### TASK DETAILS:
With images removed, transcribe each record exactly as it appears.

[Stored items from a collection]
Content starts
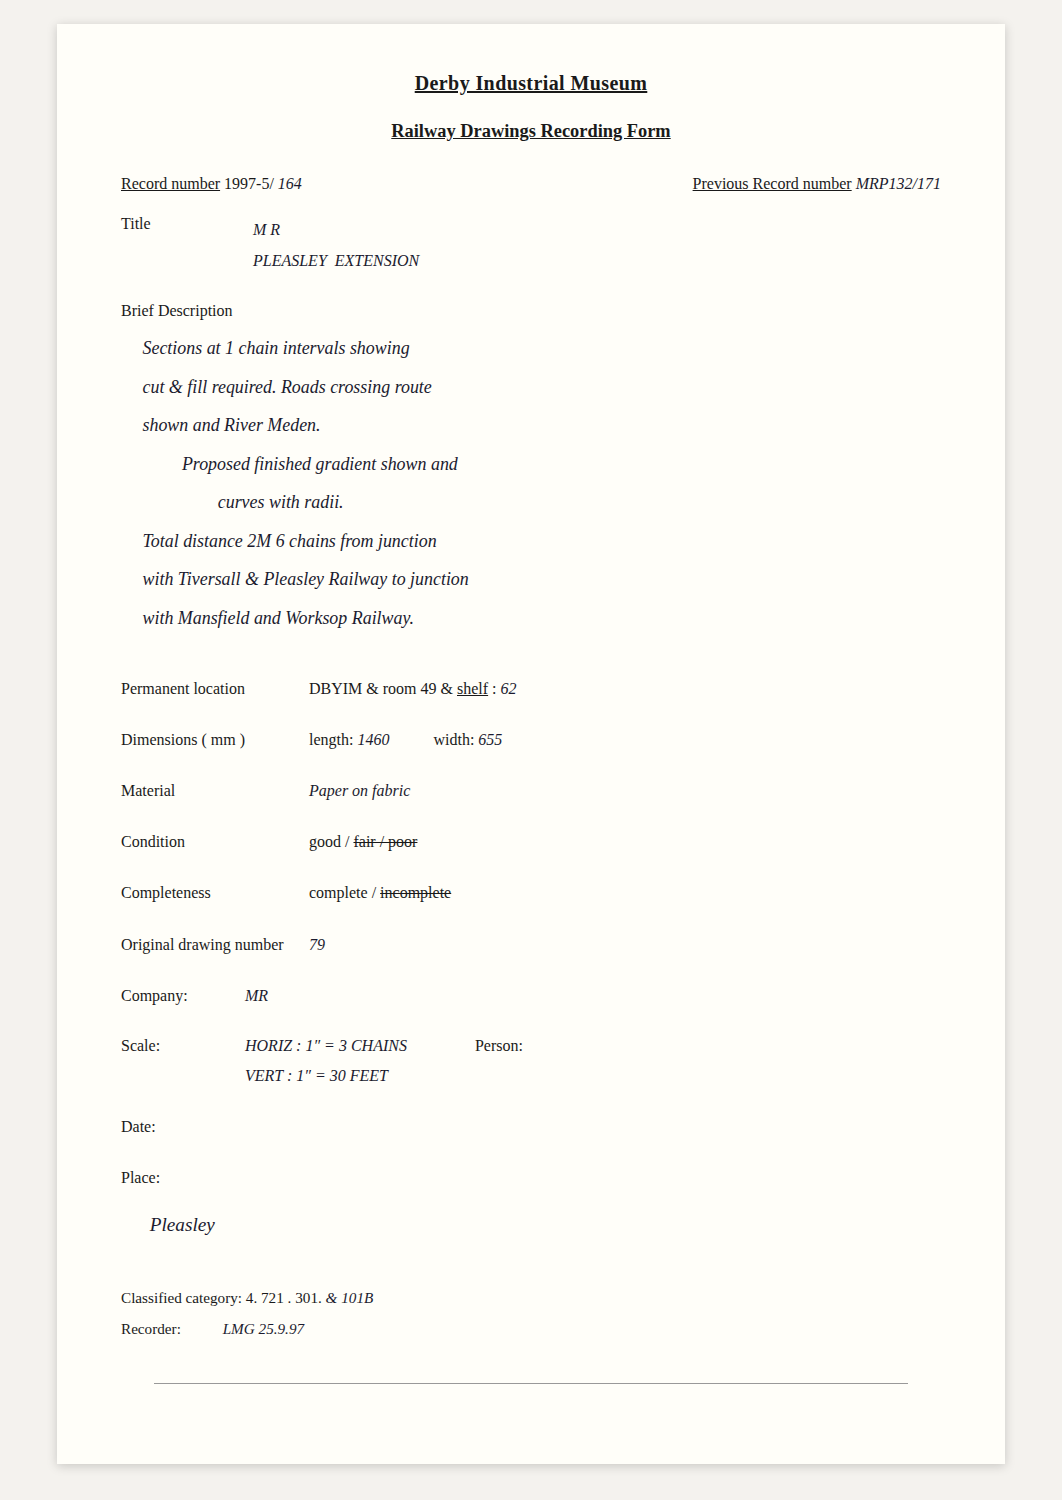Derby Industrial Museum
Railway Drawings Recording Form
Record number 1997-5/ 164
Previous Record number MRP132/171
Title M R
PLEASLEY EXTENSION
Brief Description
Sections at 1 chain intervals showing
cut & fill required. Roads crossing route
shown and River Meden.
Proposed finished gradient shown and
curves with radii.
Total distance 2M 6 chains from junction
with Tiversall & Pleasley Railway to junction
with Mansfield and Worksop Railway.
Permanent location DBYIM & room 49 & shelf : 62
Dimensions ( mm ) length: 1460 width: 655
Material Paper on fabric
Condition good / fair / poor
Completeness complete / incomplete
Original drawing number 79
Company: MR
Scale: HORIZ : 1″ = 3 CHAINS
VERT : 1″ = 30 FEET Person:
Date:
Place: Pleasley
Classified category: 4. 721 . 301. & 101B
Recorder: LMG 25.9.97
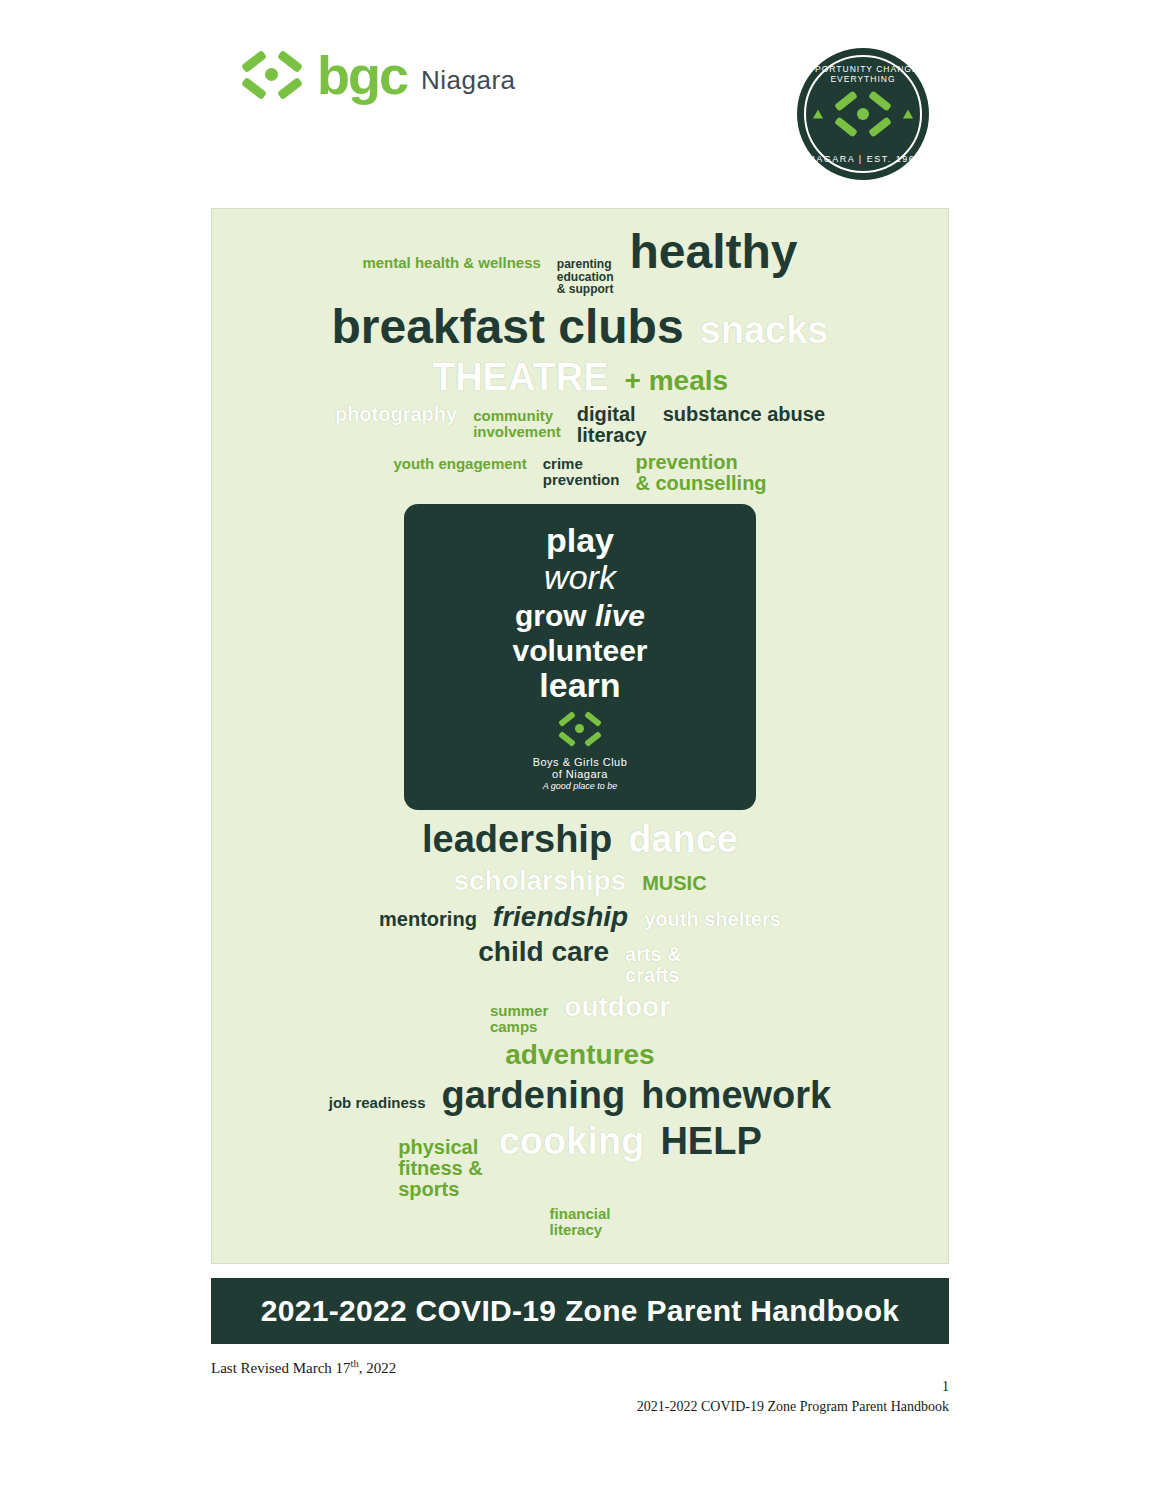bgc
Niagara
Opportunity Changes Everything
Niagara | est. 1960
mental health & wellness parenting
education
& support healthy
breakfast clubs snacks
THEATRE + meals
photography community
involvement digital
literacy substance abuse
youth engagement crime
prevention prevention
& counselling
play work grow live volunteer learn
Boys & Girls Club
of Niagara A good place to be
leadership dance
scholarships MUSIC
mentoring friendship youth shelters
child care arts &
crafts
summer
camps outdoor
adventures
job readiness gardening homework
physical
fitness &
sports cooking HELP
financial
literacy
2021-2022 COVID-19 Zone Parent Handbook
Last Revised March 17th, 2022
1 2021-2022 COVID-19 Zone Program Parent Handbook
Content ends
### TASK RESPONSE:
Derby Industrial Museum
Railway Drawings Recording Form
Record number 1997-5/ 164
Previous Record number MRP132/171
Title M R
PLEASLEY EXTENSION
Brief Description
Sections at 1 chain intervals showing
cut & fill required. Roads crossing route
shown and River Meden.
Proposed finished gradient shown and
curves with radii.
Total distance 2M 6 chains from junction
with Tiversall & Pleasley Railway to junction
with Mansfield and Worksop Railway.
Permanent location DBYIM & room 49 & shelf : 62
Dimensions ( mm ) length: 1460 width: 655
Material Paper on fabric
Condition good / fair / poor
Completeness complete / incomplete
Original drawing number 79
Company: MR
Scale: HORIZ : 1″ = 3 CHAINS
VERT : 1″ = 30 FEET Person:
Date:
Place: Pleasley
Classified category: 4. 721 . 301. & 101B
Recorder: LMG 25.9.97
bgc
Niagara
Opportunity Changes Everything
Niagara | est. 1960
mental health & wellness parenting
education
& support healthy
breakfast clubs snacks
THEATRE + meals
photography community
involvement digital
literacy substance abuse
youth engagement crime
prevention prevention
& counselling
play work grow live volunteer learn
Boys & Girls Club
of Niagara A good place to be
leadership dance
scholarships MUSIC
mentoring friendship youth shelters
child care arts &
crafts
summer
camps outdoor
adventures
job readiness gardening homework
physical
fitness &
sports cooking HELP
financial
literacy
2021-2022 COVID-19 Zone Parent Handbook
Last Revised March 17th, 2022
1 2021-2022 COVID-19 Zone Program Parent Handbook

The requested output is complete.